The Federal Trade Commission (“FTC”) has announced that ten online marketers of cooking and golf-related products have agreed to settle claims alleging violations of the FTC Act and the Restore Online Shoppers’ Confidence Act, based on the marketers’ alleged improper use of two types of negative option offers: (i) continuity plans, where consumer credit cards are billed on a recurring basis until consumers cancel their subject plans; and (ii) purportedly “free” trial offers, where consumers receive goods or services for a trial period for free (or for a nominal fee), and are charged after the trial period ends unless the consumers return the products or cancel the plan. The complaint alleged that the defendants failed to include clear and accurate disclosures concerning the terms and conditions associated with their negative option plans.
Why Did the FTC Take Issue with the Subject Continuity Plans and “Free” Trial Offers?
Continuity Plans and “Free” Trial Offers Must Always Be Accompanied by Clear and Conspicuous Disclosures
The FTC alleged that the defendants’ advertisements contained misleading and/or hidden disclosures about the continuity plans, specifically:
[Certain] Defendants place material terms –such as the length of the trial period, an initial shipping charge, and the charge for keeping the product after that period ends– “below the fold” of the first page, and provide no visual cue to consumers to scroll down to look for those material terms of the offer. When consumers click the “Add to Cart” button, their browser goes to a new webpage where they continue the checkout process.
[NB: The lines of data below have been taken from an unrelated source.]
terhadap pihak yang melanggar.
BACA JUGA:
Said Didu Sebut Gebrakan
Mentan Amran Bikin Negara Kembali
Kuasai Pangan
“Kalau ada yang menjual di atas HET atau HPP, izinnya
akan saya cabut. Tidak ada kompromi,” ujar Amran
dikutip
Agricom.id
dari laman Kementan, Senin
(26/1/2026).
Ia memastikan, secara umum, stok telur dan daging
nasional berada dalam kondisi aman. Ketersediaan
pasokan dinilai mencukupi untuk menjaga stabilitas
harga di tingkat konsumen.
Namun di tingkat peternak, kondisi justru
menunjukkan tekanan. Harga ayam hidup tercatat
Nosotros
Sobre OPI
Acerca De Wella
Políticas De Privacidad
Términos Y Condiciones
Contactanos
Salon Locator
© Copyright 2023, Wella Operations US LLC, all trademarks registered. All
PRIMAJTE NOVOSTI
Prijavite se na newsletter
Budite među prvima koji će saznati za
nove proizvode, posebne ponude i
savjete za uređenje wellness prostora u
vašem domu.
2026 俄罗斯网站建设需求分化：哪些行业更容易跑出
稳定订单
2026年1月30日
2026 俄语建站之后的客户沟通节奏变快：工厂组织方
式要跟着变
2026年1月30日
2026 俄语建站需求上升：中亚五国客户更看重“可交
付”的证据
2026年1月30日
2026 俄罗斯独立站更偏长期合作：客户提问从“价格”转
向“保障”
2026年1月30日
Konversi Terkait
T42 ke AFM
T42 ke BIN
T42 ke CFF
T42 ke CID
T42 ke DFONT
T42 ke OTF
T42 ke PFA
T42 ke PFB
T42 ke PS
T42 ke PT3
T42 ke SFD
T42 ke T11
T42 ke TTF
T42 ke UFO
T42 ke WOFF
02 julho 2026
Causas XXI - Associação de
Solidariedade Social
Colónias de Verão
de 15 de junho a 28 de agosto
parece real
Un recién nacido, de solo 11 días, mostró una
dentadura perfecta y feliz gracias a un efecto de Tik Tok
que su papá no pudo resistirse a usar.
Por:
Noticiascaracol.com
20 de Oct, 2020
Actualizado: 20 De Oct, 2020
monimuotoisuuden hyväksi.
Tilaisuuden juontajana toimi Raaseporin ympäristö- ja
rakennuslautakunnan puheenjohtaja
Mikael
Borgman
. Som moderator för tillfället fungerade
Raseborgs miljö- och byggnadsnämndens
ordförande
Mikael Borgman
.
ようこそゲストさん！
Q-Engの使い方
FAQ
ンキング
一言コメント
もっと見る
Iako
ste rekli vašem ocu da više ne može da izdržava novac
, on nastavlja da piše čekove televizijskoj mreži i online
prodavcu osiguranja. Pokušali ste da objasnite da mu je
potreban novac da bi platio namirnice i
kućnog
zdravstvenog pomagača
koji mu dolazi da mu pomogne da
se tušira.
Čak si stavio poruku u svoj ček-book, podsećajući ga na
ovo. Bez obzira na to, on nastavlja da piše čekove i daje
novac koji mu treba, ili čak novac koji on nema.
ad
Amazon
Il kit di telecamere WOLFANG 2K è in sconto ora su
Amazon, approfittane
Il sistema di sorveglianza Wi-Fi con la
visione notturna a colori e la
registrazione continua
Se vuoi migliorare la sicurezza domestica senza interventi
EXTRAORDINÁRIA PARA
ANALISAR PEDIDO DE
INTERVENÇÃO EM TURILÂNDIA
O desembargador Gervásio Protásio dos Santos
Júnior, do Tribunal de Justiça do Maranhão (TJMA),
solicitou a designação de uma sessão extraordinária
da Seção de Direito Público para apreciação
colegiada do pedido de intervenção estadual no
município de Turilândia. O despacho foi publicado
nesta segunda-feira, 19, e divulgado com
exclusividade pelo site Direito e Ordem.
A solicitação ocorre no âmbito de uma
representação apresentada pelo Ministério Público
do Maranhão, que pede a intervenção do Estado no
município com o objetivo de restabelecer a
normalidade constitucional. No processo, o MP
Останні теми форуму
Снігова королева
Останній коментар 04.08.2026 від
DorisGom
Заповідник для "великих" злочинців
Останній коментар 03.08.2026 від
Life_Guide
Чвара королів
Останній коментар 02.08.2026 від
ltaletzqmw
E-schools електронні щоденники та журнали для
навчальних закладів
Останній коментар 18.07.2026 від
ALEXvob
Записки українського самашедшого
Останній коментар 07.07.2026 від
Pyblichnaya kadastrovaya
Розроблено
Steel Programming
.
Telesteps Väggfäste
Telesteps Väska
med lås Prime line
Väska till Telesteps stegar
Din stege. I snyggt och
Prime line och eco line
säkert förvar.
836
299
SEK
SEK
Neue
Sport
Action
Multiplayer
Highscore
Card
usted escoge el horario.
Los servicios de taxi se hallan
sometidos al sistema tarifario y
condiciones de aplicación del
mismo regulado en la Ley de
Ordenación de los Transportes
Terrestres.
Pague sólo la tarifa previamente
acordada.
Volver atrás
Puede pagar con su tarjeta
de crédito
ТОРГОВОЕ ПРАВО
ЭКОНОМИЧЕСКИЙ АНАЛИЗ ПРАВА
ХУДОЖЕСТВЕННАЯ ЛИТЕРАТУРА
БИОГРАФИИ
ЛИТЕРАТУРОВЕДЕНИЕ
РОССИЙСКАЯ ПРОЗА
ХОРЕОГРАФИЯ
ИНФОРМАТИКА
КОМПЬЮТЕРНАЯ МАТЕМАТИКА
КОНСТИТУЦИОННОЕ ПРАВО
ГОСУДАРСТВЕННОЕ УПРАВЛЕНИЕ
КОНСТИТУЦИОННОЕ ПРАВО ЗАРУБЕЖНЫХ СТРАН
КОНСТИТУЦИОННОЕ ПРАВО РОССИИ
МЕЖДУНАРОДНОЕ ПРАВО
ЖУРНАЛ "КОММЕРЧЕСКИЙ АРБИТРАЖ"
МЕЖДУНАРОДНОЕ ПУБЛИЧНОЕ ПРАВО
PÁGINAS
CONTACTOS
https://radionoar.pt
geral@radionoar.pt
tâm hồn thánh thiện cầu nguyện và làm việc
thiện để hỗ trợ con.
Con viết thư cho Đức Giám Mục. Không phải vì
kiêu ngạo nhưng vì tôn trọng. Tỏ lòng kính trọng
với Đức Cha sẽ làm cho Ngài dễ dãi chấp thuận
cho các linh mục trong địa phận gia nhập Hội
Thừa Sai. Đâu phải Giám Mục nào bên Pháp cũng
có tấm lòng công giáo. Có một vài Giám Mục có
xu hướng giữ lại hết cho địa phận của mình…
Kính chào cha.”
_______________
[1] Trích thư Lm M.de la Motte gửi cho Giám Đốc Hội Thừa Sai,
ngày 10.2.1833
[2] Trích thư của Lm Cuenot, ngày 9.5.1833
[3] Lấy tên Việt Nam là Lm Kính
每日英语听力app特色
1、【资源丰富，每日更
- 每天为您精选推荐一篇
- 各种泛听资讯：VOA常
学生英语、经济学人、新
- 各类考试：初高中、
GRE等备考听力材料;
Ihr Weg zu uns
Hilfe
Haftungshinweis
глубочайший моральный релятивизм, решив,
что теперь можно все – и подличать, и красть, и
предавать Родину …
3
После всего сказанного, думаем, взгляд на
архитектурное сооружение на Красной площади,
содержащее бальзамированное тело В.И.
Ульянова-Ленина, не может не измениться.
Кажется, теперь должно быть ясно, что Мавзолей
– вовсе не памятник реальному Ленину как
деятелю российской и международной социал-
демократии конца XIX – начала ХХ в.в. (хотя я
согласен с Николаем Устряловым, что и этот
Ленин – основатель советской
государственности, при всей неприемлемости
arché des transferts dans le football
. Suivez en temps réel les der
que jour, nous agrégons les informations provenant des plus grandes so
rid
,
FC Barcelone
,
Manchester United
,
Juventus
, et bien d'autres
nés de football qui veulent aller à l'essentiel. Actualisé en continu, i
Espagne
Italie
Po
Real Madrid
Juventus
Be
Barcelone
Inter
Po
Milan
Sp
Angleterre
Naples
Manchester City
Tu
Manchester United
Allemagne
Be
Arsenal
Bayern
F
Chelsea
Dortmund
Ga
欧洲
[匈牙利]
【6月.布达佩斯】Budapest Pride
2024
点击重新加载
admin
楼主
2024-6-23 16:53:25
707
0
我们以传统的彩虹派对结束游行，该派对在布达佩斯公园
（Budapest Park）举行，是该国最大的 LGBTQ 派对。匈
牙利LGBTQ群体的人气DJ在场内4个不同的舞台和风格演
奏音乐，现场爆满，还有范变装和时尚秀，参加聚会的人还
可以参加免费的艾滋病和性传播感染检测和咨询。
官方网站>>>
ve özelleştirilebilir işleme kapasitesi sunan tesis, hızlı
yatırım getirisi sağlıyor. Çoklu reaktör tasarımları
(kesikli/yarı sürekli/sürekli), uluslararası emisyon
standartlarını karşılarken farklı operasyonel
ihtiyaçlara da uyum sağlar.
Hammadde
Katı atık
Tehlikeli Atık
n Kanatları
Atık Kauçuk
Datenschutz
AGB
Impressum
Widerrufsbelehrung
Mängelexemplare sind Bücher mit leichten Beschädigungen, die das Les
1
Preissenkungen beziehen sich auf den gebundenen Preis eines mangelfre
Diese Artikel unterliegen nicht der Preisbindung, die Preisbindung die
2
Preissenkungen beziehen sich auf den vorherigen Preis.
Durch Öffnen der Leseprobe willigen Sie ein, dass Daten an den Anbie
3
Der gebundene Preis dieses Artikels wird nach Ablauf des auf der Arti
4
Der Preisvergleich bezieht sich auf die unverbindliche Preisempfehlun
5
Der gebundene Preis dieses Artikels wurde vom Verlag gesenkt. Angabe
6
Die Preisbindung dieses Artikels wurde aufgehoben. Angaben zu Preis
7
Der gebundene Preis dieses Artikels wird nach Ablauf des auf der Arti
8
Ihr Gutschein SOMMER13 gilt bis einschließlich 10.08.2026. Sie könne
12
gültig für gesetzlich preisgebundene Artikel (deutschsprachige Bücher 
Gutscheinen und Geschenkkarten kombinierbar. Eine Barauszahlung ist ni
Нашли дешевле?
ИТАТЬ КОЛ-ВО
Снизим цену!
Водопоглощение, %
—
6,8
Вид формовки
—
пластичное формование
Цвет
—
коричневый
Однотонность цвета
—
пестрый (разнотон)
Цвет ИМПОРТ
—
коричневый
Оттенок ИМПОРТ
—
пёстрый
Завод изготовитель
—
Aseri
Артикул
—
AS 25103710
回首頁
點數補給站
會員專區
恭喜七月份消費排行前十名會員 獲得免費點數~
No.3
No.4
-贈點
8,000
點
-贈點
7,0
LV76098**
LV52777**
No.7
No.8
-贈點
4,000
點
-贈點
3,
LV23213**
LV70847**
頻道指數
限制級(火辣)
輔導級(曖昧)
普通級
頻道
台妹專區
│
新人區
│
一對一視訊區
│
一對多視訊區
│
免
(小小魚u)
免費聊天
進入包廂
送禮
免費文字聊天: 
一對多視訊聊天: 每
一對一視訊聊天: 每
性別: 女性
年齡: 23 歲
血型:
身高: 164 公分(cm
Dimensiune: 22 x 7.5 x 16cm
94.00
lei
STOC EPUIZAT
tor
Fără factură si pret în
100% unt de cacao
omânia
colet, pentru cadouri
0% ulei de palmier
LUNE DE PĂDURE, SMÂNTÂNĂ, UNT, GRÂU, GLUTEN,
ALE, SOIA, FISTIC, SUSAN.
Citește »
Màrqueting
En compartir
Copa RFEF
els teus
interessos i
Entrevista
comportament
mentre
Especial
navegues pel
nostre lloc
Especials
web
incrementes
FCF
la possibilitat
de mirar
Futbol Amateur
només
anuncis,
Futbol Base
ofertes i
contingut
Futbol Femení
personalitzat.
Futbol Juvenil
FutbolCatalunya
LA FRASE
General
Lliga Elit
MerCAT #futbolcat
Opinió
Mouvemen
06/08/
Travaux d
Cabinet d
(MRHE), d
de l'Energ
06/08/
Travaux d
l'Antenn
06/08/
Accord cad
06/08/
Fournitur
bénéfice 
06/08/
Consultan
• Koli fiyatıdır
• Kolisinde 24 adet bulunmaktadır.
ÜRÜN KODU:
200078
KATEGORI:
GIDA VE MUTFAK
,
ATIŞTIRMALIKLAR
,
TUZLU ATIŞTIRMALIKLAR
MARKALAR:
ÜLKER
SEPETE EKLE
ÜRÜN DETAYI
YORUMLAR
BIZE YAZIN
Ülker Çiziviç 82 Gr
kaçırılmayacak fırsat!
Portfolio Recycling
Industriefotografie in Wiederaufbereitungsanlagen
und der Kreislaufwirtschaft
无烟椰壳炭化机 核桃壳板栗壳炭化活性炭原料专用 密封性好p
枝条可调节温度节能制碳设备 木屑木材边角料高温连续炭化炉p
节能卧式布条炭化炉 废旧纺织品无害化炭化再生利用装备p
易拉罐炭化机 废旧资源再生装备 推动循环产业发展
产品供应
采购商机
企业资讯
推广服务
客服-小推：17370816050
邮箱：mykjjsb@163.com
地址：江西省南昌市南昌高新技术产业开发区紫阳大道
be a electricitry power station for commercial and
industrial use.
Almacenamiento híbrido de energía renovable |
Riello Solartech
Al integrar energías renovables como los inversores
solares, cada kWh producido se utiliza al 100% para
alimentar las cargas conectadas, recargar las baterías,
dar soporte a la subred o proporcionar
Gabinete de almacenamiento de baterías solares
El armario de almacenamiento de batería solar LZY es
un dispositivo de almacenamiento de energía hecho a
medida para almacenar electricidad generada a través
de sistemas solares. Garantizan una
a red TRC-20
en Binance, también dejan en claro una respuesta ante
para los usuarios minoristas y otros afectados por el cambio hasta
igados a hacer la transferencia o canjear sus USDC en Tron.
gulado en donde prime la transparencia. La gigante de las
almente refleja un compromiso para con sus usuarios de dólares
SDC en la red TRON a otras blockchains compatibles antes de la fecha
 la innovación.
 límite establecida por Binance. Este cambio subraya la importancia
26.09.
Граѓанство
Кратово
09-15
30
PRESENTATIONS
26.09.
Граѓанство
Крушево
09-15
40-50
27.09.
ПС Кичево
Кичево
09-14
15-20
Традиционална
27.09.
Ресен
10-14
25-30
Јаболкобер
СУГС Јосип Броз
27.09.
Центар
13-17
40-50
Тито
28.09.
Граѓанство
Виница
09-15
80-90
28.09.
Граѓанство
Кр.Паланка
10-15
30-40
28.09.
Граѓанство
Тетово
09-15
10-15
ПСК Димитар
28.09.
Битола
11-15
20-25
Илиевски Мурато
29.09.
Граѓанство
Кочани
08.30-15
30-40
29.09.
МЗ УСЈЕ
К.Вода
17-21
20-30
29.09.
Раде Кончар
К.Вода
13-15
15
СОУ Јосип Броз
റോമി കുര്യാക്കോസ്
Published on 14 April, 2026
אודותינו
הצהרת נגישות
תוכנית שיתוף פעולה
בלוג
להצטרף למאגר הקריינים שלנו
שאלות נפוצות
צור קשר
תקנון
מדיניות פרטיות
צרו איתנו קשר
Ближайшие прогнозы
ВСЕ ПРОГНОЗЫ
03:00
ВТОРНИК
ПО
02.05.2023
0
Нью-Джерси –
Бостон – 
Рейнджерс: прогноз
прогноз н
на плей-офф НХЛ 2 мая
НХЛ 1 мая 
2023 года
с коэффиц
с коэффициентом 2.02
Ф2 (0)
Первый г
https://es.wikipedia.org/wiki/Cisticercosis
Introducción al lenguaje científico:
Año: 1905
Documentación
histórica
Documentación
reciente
Thus, consumers would not see this disclosure unless they scroll to the bottom of the page, before clicking that button.
The complaint sought, inter alia, a permanent injunction barring the defendants’ advertising practices and damages, including rescission or reformation of consumer contracts, restitution, refunds of monies paid by consumers and disgorgement of monies obtained in connection with the subject marketing practices.
On September 13, 2017, the FTC announced a settlement with the defendants, pursuant to which the defendants:
- Are permanently retrained and enjoined from hiding or misrepresenting the terms and/or costs of continuity plans or “free” offers;
- Are subject to strict requirements for obtaining informed consent from consumers before enrolling them in any negative option plan; and
- Must pay fines totaling more than $2.5 million.
Are Your Marketing Practices Compliant?
As demonstrated by this FTC lawsuit, the FTC continues to aggressively prosecute claims of deceptive marketing practices involving continuity plans and/or “free” offers. Any hidden, potentially misleading or insufficient disclosures may place marketers at serious risk of legal action. As such, marketers who wish to avoid a potential lawsuit or regulatory investigation should carefully review the FTC’s Guide Concerning Use of The Word “Free” and Similar Representations and consult with experienced counsel regarding their marketing practices.